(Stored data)
•••••

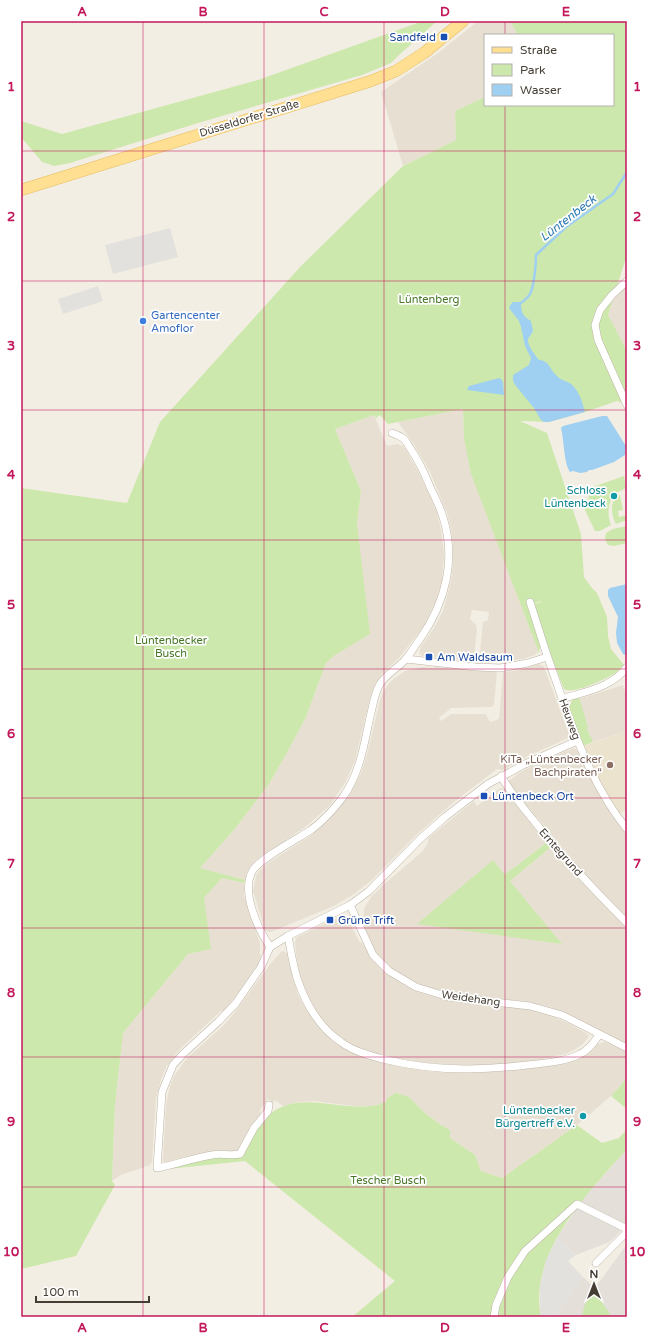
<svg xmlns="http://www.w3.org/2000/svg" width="648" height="1338" font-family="'Varela Round',sans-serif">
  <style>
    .residential { fill: #e7e0d2 }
    .industrial { fill: #e4dfd9 }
    .education { fill: #ece3ce }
    .green { fill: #cde8ac }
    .parking { fill: #e3e1dd }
    .water { fill: #9fd0f1 }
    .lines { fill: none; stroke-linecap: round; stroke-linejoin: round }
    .stream { stroke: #9fd0f1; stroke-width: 2.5 }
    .minor-casing { stroke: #beb6a7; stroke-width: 8 }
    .primary-casing { stroke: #e5bc60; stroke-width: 12 }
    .minor { stroke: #fff; stroke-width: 7 }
    .primary { stroke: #ffdf91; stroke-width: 11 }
    .grid { fill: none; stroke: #c2185b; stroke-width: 1; stroke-opacity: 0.55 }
    .transit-dot { fill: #1a4fb4; stroke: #fff; stroke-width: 1.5 }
    .shop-dot { fill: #3f7fe0; stroke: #fff; stroke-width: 1.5 }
    .culture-dot { fill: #0f9aa8; stroke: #fff; stroke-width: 1.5 }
    .education-dot { fill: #8d6e63; stroke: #fff; stroke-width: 1.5 }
    .labels { text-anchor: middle; stroke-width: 3.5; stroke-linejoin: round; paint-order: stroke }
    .transit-label { font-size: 11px; fill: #164399; stroke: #fff; text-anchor: start }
    .street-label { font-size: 11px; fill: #453e34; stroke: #fff }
    .park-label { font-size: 11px; fill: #467727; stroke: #fff }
    .shop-label { font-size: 11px; fill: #366cbe; stroke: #fff; text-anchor: start }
    .culture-label { font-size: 11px; fill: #0d838f; stroke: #fff; text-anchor: end }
    .education-label { font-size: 11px; fill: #785e54; stroke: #fff; text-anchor: end }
    .water-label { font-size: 12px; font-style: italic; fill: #2c7ab2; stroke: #fff }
    .neatline { fill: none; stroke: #c2185b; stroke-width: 1.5 }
    .grid-label { font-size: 13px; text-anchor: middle; font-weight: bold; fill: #c2185b }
  </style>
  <rect width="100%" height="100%" fill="#f3eee4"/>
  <g class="residential">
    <path d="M478,21h32l6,10v4h-31v62l-30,14 1,29 -53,26 -22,-74 57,-39z"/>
    <path d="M627,285v66l-19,-36 5,-17z"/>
    <path d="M463,409l1,29 74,212 -3,5 -13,4 -23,3 -20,-1 4,-39 5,-2 1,-8 -17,-2 -2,9 6,6 1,5 -3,29 -1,2 -51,-5 -3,-3 2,-7 13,-18 9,-17 8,-29 2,-18v-18l-2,-16 -4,-17 -17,-41 -15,-26 -17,-24z"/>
    <path d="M374,415l13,31 10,-2 6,2 3,4 14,25 17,37 4,18 3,24 -2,26 -6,21 -13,26 -24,31 -16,15 -8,11 -5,14 -15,63 -10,22 -15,22 -22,20 -53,36 -7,9 -3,10 -45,-12 34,-38 35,-46 20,-35 17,-32 20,-54 9,-8 22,-131 4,-33 -26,-62z"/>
    <path d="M539,664l5,3 25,67 -1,4 -42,19 -23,13 -6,-1 -43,33 -38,33 -44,45 -18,14 -20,12 -63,26h-2l-4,-2 -12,-39 3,-15 3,-5 9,-8 39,-25 14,-11 25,-27 15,-27 7,-22 12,-51 4,-10 7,-9 14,-10 17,-4 12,1v-1l63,5 -3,33 -2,2 -41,1 -12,10 2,3 10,-7h35l4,8 9,-3 4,-47 16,-2z"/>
    <path d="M623,685l4,13v33l-34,11 -6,-13 1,-2 -9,-28z"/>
    <path d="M574,748l3,2 19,39 10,16 21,30v84l-33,-34 -85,-101v-3l10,-8 11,-6 14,-7z"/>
    <path d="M500,788l4,1 42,54 -31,24 -11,7 -11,-13 68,82 -51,-62 41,-34 10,14 66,67v116l-63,-31 -14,-6 -28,-6 -66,-7 -28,-6 -24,-10 -9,-7 -11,-8 -9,-10 -12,-28 1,-16 7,-12 11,-11 41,-35 5,-8v-5l20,-16 26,-21 3,5z"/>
    <path d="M222,878l22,5v13l16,47v12l1,1 -2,8 -20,28 -15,19h-3l-41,38 -13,17 -5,11 -6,21 -4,64 -2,3 -29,10 -9,6 3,-76 8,-72 65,-79 22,-5 -7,-51z"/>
    <path d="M339,917l4,1 6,4 11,21 2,-1 11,18 8,9 20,14 12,7 14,5 31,7 72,7 21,7 15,6 20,11 3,3 -6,8 -9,6 -9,4 -35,8 -61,5 -44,-3 -22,-4 -41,-11 -13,-6 -13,-9 -10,-9 -18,-25 -8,-22 -4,-25 -1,-11 2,-5z"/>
    <path d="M282,951l5,2 2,2 4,23 5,17 7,12 16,21 20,17 74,23 14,3 42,2 47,-3 39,-7 38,-18 10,-3 22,10v26l-16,18 -34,29 -75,53 -21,-7 -6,-16 -25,-17v-8l-9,-5 -16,-12 -16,-16 -37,9h-18l-40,-5 -14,1 -17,4 -8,-6 -2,3 -5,-4 -8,11 1,5 -22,35 -7,3 -19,-2 -47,12 -3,-2v-3l3,-54 4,-18 4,-10 13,-18 37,-33 10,-12 38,-51z"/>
  </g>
  <g class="industrial">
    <path d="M627,1149v73l-8,11 -10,9 -33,13 -19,-17 25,-38z"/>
    <path d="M627,1244v73h-72l28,-40 12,11z"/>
  </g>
  <path class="education" d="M627,731v78l-7,5 -13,-19 -24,-49z"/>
  <g class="green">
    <path d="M423,21h14l-37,33 -9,9 -29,12 -164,48 -128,40 -16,3 -12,-4 -21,-25v-16l41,13 196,-54z"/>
    <path d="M510,21h117v238l-2,2 -17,54 19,36v54l-10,-4 -32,11 -36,10 -29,-1 27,12 34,101 3,43 8,11 5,5 10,24 1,19 3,13 13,16c-3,3 -6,6 -10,9 -9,5 -41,21 -50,15l-33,-84 10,-3v-1l-14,5c5,12 16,34 12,46l-2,1 1,-3 -67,-176 -7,-36 -1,-29 -75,15 -8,-9 -4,3 -2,-3 -39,14 26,62 -4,33 13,110 -35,21 -9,8 -20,54 -17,32 -20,35 -35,46 -34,38 45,12 -1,3 -22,-5 -18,20 7,51 -23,5 -65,79 -8,72 -3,76 3,4 -39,71 -55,13v-781l106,15 33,-81 140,-155 103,-101 53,-26 -1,-29 30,-14v8h128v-70h-97v-4z"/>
    <path d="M624,476l2,12 -13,7c-5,10 -6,20 -2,30l-11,6h-5l-14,-29 8,-3 -2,-10z"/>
    <path d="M619,495h1l3,15 -5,1 1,6 8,-2v5l-11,4c-5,-10 -7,-22 3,-29z"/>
    <path d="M627,526v17l-13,3 -6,-1 -3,-6 1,-6 7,-4z"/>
    <path d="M579,697l9,30 -1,2 6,13 -10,4 -14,-40 4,-7z"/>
    <path d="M546,843l5,4 -41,34 52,63 -145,-20 76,-64 11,14 11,-7z"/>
    <path d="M627,1078v31l-16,-13z"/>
    <path d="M396,1093l13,4 16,16 16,12 9,5v8l25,17 6,16 21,7 75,-53 25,18 17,-5 8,-9v20c-39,44 -99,104 -86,168h-189l43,-36 -150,-120 -77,8 46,-12 19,1 5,-1c8,-13 15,-27 26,-38 31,-31 70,-9 107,-13 5,0 10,-3 15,-4l1,-4z"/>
    <path d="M592,1288l3,4 17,25h-30l2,-10z"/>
  </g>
  <g class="parking">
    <path d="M170,228l8,29 -65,17 -8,-29z"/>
    <path d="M98,286l5,15 -40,13 -5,-15z"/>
    <path d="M557,1238l19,17 -8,6 15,16 -28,40h-14l-1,-6v-26l6,-25z"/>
  </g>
  <g class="water">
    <path d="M513,302h8c0,9 1,14 10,19l2,10c-1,3 -4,5 -5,8 -1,6 7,16 11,21 10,0 11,10 18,16 3,4 10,5 14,8 9,8 11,18 14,28l-36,10h-5l-3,-2 -7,-12 -18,-22 -3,-5v-6l16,-10 2,-7 -6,-12 -4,-19 -2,-6 -10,-13 2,-4z"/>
    <path d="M499,378l2,1 2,3 1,13 -37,-5 2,-4z"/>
    <path d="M602,416h5l19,30 -1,9 -11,7 -22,8h-3l-2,2 -7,1 -7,-2 -3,1c-6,-8 -6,-32 -9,-44l2,-2z"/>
    <path d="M627,584v70l-2,1 -2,-1 -6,-11 -1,-10 2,-16 -10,-21v-6l2,-2z"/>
  </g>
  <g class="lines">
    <path class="stream" d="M521,303c3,-3 7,-5 9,-9 4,-7 6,-30 6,-39l30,-28 47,-33 14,-22"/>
    <g class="minor-casing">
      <g id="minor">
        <path d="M627,281l-15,14 -12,15 -5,15 3,15 29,65"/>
        <path d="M530,602c10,33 21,66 33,99 16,45 33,90 64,128"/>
        <path d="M406,659l70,8 24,1 28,-5 19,-6"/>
        <path d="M562,699c22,-7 51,-12 65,-32"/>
        <path d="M501,776c9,16 21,30 33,45 29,36 60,69 93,102"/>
        <path d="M350,905l23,50 16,16 27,16 33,10 81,9 32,9 65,33"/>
        <path d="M288,936c3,15 5,31 10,45 8,23 22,47 43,61 12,9 27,13 42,17 47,12 96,12 144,6 18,-2 37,-3 53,-11 9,-4 14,-12 19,-19"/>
        <path d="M270,947c-12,-18 -30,-56 -17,-77 8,-12 44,-31 58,-40 12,-9 23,-21 32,-33 17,-24 21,-52 27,-80 3,-11 4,-23 10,-33 6,-10 18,-16 26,-25 5,-6 9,-14 14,-20 26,-37 37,-81 22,-125 -3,-9 -7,-17 -11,-25 -6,-15 -12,-28 -21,-41 -2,-3 -4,-8 -7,-10 -3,-2 -8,-4 -11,-5"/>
        <path d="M269,1105l-1,6 -14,17 -14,26c-10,2 -19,-1 -28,1 -19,3 -37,10 -55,13l5,-76 11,-27 11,-12 35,-32 17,-18 25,-36 9,-20 18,-11 62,-31 19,-14 51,-52 25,-22 43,-33 37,-20 52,-23"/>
        <path d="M596,1263l31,-31"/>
        <path d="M494,1317l2,-12 12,-28 17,-26 52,-47 50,25"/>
      </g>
    </g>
    <g class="primary-casing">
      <path id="primary" d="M21,190l350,-109 25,-10 28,-18 39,-32"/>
    </g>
    <use href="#minor" class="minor"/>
    <use href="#primary" class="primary"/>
  </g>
  <path class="grid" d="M143,21v1296M264,21v1296M384,21v1296M505,21v14M505,105v1212M21,151h606M21,281h606M21,410h606M21,540h606M21,669h606M21,798h606M21,928h606M21,1057h606M21,1187h606"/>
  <g class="transit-dot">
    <rect x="440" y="33" width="8" height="8" rx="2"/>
    <rect x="425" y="653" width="8" height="8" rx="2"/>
    <rect x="480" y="792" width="8" height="8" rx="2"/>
    <rect x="326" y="916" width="8" height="8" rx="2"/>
  </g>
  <circle class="shop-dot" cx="143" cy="321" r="4"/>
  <g class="culture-dot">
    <circle cx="614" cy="496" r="4"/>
    <circle cx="583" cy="1116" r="4"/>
  </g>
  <circle class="education-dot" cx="610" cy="765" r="4"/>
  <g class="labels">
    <g class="transit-label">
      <text x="436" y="41" text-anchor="end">Sandfeld</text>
      <text x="437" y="661">Am Waldsaum</text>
      <text x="492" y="800">Lüntenbeck Ort</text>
      <text x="338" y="924">Grüne Trift</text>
    </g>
    <g class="street-label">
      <text transform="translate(249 118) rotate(-17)" y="4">Düsseldorfer Straße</text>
      <text transform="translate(570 719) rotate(70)" y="4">Heuweg</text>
      <text transform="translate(561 852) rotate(49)" y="4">Erntegrund</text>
      <text transform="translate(471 998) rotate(8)" y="4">Weidehang</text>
    </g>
    <g class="park-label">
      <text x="429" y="303">Lüntenberg</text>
      <text x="171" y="644">Lüntenbecker<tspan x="171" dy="13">Busch</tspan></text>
      <text x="388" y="1184">Tescher Busch</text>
    </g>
    <g class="shop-label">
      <text x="151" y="319">Gartencenter<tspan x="151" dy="13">Amoflor</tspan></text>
    </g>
    <g class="culture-label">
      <text x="606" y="494">Schloss<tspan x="606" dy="13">Lüntenbeck</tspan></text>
      <text x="575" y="1114">Lüntenbecker<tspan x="575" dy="13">Bürgertreff e.V.</tspan></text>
    </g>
    <g class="education-label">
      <text x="602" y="763">KiTa „Lüntenbecker<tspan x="602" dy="13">Bachpiraten“</tspan></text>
    </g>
    <g class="water-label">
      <text transform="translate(568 218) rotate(-38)" y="4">Lüntenbeck</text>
    </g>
  </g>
  <rect width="648" height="1338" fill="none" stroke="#ffffff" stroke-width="44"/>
  <rect x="484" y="34" width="130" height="72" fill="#ffffff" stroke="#b5b2ae"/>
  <rect x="492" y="47" width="20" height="6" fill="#ffdf91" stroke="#b5b2ae"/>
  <text x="520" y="54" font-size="12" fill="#453e34">Straße</text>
  <rect x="492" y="64" width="20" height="12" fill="#cde8ac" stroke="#b5b2ae"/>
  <text x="520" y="74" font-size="12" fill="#453e34">Park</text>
  <rect x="492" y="84" width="20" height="12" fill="#9fd0f1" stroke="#b5b2ae"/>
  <text x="520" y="94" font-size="12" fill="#453e34">Wasser</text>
  <g transform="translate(594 1284)" stroke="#ffffff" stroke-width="3" paint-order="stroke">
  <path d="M0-3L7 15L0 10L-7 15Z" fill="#453e34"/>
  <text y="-6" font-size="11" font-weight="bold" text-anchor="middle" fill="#453e34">N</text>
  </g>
  <path d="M36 1296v6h113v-6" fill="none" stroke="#453e34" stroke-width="2"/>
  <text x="42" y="1296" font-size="12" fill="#453e34" stroke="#ffffff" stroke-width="3" paint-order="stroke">100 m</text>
  <rect x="22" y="22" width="604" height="1294" class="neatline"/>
  <g class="grid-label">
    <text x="82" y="16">A</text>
    <text x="203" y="16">B</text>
    <text x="324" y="16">C</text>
    <text x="445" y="16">D</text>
    <text x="566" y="16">E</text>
    <text x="11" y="91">1</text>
    <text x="637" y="91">1</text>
    <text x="11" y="221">2</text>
    <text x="637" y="221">2</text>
    <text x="11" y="350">3</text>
    <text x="637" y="350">3</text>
    <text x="11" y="479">4</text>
    <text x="637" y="479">4</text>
    <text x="11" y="609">5</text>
    <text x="637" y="609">5</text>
    <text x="11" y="738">6</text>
    <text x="637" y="738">6</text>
    <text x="11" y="868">7</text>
    <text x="637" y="868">7</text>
    <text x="11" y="997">8</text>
    <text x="637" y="997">8</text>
    <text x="11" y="1126">9</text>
    <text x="637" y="1126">9</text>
    <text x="11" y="1256">10</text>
    <text x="637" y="1256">10</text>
    <text x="82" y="1332">A</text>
    <text x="203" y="1332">B</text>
    <text x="324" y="1332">C</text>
    <text x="445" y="1332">D</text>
    <text x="566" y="1332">E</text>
  </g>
</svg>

•••••

### [Assignment]
The answer must consist of every line above that holds the string "lines", copied exactly.

### [Expected answer]
    .lines { fill: none; stroke-linecap: round; stroke-linejoin: round }
  <g class="lines">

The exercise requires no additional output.